Plantade, Charles-Henri
Plantade, Charles-Henri
Plantade, Charles-Henri , French composer; b. Pontoise, Oct. 14, 1764; d. Paris, Dec. 18, 1839. As a child, he studied singing and the cello in the Royal School for the “pages de musique,” and afterward took lessons with Honoré Langlé (theory), Hüllmandel (piano), and Petrini (harp). In 1797 he became a singing teacher at the Campan Inst. at St.-Denis, where Hortense de Beauharnais, the future Queen of the Netherlands, was his pupil. He subsequently was in the service of Queen Hortense as her representative in Paris; was a prof. at the Paris Cons. from 1799 to 1807, and again in 1815–16 and from 1818 to 1828. From 1812 to 1815 he also held the post of singing master and stage director at the Paris Opéra.
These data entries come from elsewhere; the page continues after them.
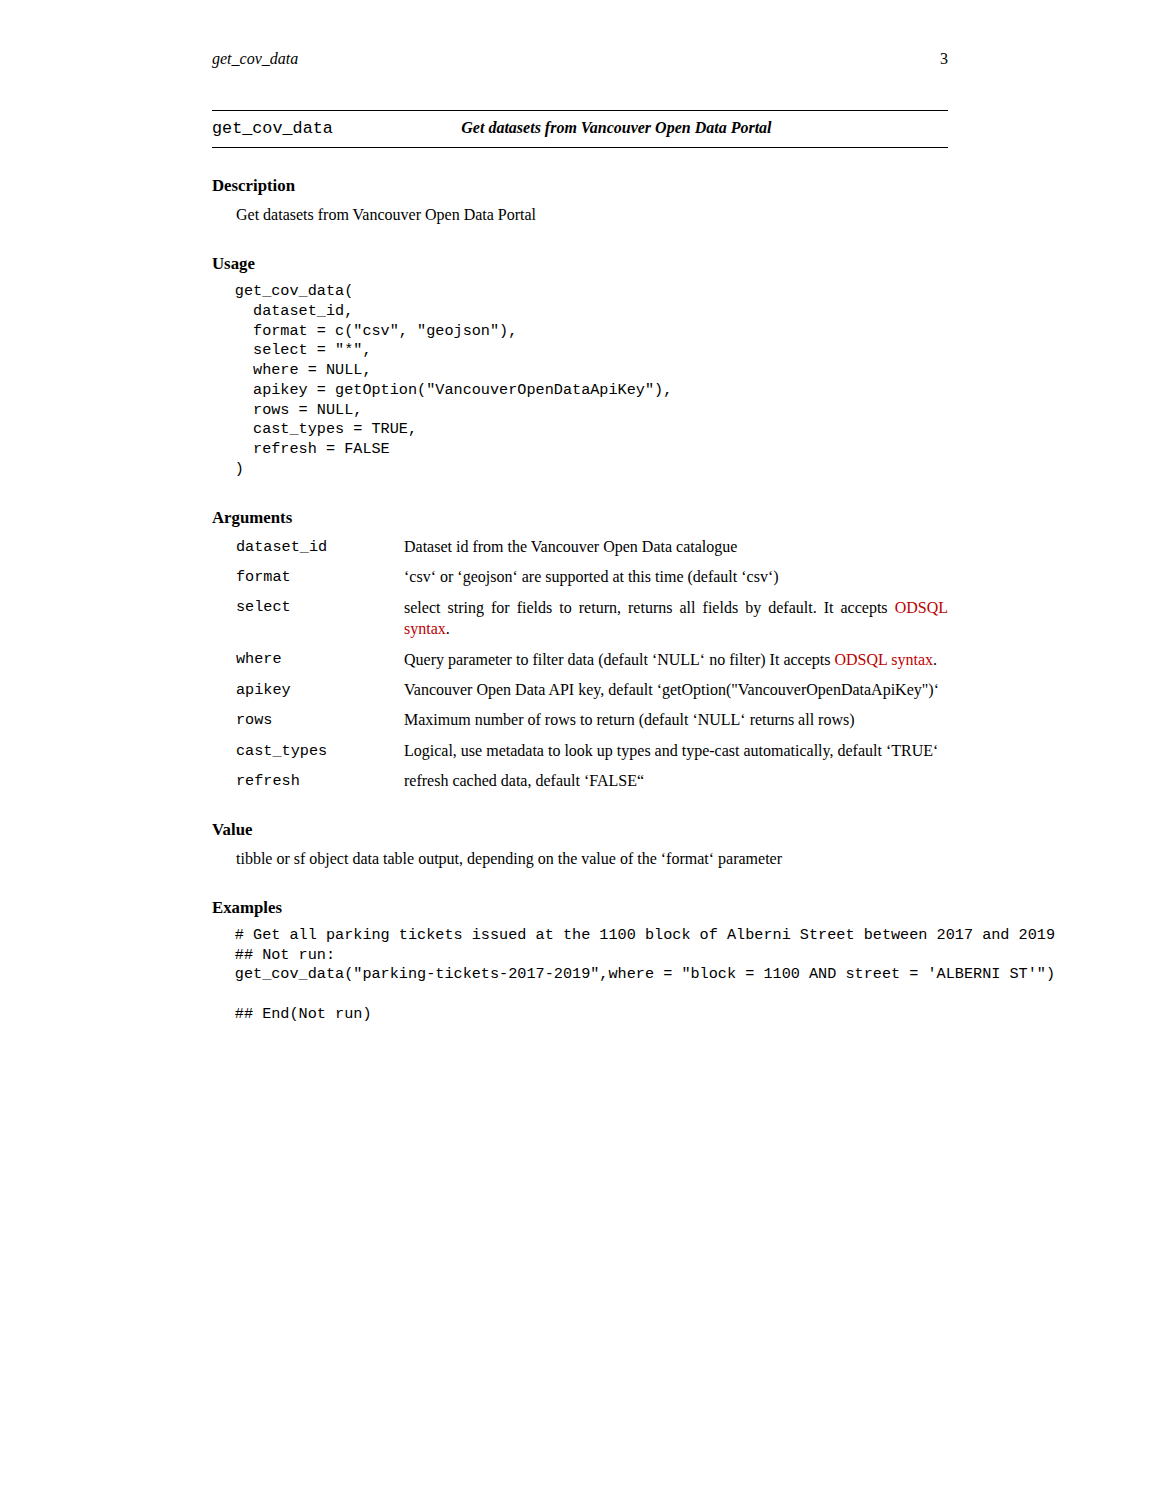get_cov_data 3
get_cov_data Get datasets from Vancouver Open Data Portal
Description
Get datasets from Vancouver Open Data Portal
Usage
get_cov_data(
  dataset_id,
  format = c("csv", "geojson"),
  select = "*",
  where = NULL,
  apikey = getOption("VancouverOpenDataApiKey"),
  rows = NULL,
  cast_types = TRUE,
  refresh = FALSE
)
Arguments
dataset_id
Dataset id from the Vancouver Open Data catalogue
format
‘csv‘ or ‘geojson‘ are supported at this time (default ‘csv‘)
select
select string for fields to return, returns all fields by default. It accepts ODSQL syntax.
where
Query parameter to filter data (default ‘NULL‘ no filter) It accepts ODSQL syntax.
apikey
Vancouver Open Data API key, default ‘getOption("VancouverOpenDataApiKey")‘
rows
Maximum number of rows to return (default ‘NULL‘ returns all rows)
cast_types
Logical, use metadata to look up types and type-cast automatically, default ‘TRUE‘
refresh
refresh cached data, default ‘FALSE“
Value
tibble or sf object data table output, depending on the value of the ‘format‘ parameter
Examples
# Get all parking tickets issued at the 1100 block of Alberni Street between 2017 and 2019
## Not run:
get_cov_data("parking-tickets-2017-2019",where = "block = 1100 AND street = 'ALBERNI ST'")

## End(Not run)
He received the ribbon of the Légion d’honneur from Louis XVIII (1814); from 1816, was music master of the Royal Chapel. Losing his various positions after the revolution of 1830, he retired to Batignolles. He wrote several operas, of which Le Mari de circonstances (Paris, March 18, 1813) was the most successful; other operas for Paris included Les 2 Soeurs (May 22, 1792), Les Souliers mordores (May 18, 1793), Au plus brave la plus belle (Oct. 5, 1794), Palma, ou Le Voyage en Grèce (Aug. 22, 1797), Romagnesi (Sept. 3, 1799), Le Roman (Nov. 12, 1800), Zoé, ou La Pauvre Petite Guly 3, 1800), Lisez Plutarque (Spring 1800), and Bayard à la ferté, ou Le Siège de Mezières (Oct. 13, 1811). His other works included masses, motets, etc., and he also publ. 20 sets of romances, 3 books of vocal duets (nocturnes), and a Harp Sonata. His son, Charles-François Plantade (b. Paris, April 14, 1787; d. there, May 26, 1870), was also a composer; studied at the Paris Cons.; worked in the Ministry of Fine Arts; wrote romances, chansons, and chansonettes.